The experience was just as meaningful for those who served as volunteers. "It was an unexpected breath of fresh air at the end of a school year, during a typical month of vacation," says Shannon McClain, a science teacher at Bridgeport Middle School in Jackson County who taught a core course in robotics. "The young ladies were so full of life and excited about learning experiences. I especially admired their acceptance of challenges and their willingness to problem solve with other team members and celebrate each other's success while in a competition format."

As in the past, the camp's cost per person was kept to a modest $50 thanks to the support of national sponsors, including AAUW, Verizon, Lockheed Martin, and Symantec. Additional support is provided at the local level from PPG Aerospace, UAH's College of Engineering, AAUW-Huntsville, Jacobs Engineering, Adtran, PeopleTec, Women in Defense, UAH's College of Science, Dr. N. Jan Davis, Ms. Ruth Jurenko, and Ms. Eleanor Lienau.

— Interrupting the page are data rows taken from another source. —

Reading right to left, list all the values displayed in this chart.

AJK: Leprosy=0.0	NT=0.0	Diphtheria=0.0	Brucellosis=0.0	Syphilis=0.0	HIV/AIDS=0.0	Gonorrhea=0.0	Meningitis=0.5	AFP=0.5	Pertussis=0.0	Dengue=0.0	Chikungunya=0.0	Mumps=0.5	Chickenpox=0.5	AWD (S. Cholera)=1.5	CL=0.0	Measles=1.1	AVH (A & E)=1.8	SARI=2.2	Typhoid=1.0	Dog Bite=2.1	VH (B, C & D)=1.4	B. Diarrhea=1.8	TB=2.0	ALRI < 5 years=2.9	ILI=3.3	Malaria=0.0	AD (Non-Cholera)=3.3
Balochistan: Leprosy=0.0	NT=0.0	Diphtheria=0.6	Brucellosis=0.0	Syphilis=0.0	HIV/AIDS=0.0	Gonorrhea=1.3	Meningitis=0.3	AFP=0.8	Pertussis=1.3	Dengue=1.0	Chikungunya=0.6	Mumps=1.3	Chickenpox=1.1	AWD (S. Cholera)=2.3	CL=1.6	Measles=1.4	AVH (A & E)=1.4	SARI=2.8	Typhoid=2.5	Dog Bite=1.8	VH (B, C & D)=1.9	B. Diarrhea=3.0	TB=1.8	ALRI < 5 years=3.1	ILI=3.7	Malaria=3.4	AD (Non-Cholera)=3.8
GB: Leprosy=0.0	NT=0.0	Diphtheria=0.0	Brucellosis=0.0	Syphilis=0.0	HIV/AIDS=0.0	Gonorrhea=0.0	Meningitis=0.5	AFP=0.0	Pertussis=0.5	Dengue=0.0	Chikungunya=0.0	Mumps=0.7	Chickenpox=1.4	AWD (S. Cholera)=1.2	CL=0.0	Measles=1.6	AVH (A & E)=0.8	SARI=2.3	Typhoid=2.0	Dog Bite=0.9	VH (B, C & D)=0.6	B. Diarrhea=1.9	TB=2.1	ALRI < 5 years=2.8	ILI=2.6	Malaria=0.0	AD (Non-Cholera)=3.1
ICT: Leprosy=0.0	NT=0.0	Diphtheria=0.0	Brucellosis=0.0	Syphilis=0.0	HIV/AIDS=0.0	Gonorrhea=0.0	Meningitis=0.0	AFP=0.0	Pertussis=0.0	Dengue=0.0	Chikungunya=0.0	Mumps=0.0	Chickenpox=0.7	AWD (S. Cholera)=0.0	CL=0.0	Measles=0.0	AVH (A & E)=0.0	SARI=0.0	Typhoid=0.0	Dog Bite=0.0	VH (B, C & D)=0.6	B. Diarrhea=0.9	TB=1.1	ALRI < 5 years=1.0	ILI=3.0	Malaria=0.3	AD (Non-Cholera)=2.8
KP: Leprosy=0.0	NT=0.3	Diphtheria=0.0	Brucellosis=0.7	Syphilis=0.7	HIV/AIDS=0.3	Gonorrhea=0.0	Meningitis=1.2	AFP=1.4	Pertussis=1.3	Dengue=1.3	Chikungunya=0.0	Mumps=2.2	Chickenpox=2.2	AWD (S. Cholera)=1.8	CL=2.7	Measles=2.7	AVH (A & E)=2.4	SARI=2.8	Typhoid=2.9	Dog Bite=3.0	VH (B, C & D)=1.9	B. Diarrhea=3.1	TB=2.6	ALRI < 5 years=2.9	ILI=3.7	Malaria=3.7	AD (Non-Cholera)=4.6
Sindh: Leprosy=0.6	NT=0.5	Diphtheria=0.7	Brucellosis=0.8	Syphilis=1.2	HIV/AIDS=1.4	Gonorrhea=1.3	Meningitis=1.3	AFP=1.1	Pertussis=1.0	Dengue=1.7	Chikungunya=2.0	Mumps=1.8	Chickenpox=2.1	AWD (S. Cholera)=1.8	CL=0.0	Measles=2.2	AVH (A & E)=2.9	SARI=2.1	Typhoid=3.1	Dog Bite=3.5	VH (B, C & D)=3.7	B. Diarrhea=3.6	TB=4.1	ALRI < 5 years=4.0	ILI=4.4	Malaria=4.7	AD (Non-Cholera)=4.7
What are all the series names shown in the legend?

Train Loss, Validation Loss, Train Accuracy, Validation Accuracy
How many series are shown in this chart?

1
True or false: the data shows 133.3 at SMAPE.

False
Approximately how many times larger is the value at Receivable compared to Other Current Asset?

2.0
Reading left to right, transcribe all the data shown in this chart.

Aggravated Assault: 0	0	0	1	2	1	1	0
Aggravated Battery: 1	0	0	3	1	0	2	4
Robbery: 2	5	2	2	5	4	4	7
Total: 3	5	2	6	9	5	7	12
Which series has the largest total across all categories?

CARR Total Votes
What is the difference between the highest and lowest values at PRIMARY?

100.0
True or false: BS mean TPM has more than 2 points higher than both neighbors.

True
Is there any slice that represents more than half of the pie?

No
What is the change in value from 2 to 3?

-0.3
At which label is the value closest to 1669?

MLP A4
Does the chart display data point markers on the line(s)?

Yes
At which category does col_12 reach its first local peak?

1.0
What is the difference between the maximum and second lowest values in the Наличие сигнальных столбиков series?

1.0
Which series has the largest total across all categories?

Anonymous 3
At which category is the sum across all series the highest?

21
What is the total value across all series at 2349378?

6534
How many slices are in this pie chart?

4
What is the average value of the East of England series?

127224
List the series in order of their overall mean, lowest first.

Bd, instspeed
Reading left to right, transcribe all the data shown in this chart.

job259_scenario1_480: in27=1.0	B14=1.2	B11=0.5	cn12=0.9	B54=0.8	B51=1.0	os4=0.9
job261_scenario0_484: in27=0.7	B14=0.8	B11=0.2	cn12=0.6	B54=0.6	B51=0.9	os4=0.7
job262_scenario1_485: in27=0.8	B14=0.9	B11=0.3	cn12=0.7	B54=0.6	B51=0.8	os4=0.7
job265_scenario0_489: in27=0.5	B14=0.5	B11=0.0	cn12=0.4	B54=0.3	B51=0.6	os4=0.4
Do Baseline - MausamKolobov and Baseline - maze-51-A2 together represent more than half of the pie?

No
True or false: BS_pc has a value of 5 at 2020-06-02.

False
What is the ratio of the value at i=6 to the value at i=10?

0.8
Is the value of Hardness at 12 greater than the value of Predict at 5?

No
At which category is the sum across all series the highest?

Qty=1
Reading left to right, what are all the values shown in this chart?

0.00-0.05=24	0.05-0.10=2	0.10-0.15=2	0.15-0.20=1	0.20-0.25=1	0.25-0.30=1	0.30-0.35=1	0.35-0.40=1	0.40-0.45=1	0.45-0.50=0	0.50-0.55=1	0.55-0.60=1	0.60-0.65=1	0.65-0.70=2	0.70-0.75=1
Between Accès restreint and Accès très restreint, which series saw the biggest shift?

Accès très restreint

Planning is already in the works for next year's fourth-annual Tech Trek - a process that has become easier with every successive year thanks to "the camaraderie between the members of the planning committee" and "the fellowship between the counselors, the teachers, the setup/cleanup team, and the campers themselves," says Dr. Gaede. "We've all come away strengthened and renewed, determined to 'Fall Forward,' in accordance with this year's camp motto."